Task prompt: Exclude all pictures, then copy each of the records exactly as written.

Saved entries
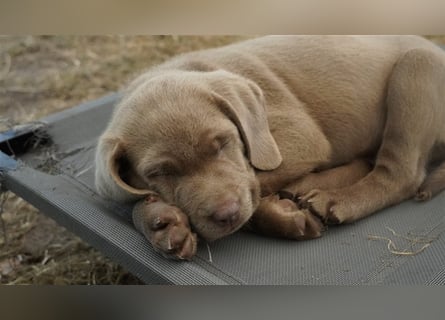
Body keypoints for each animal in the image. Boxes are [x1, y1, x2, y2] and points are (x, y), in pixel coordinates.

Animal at [95, 35, 444, 260]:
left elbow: (255, 184)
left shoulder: (299, 136)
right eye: (159, 173)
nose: (226, 215)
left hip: (416, 68)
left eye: (223, 143)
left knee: (399, 174)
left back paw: (336, 199)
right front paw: (160, 221)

Answer:
Body keypoints for each animal in the image. Boxes are [x1, y1, x2, y2] and points are (x, y), in pixel coordinates.

Animal at [95, 35, 444, 260]:
left elbow: (255, 184)
left shoulder: (299, 136)
right eye: (159, 173)
nose: (226, 215)
left hip: (416, 68)
left eye: (223, 143)
left knee: (399, 174)
left back paw: (336, 199)
right front paw: (160, 221)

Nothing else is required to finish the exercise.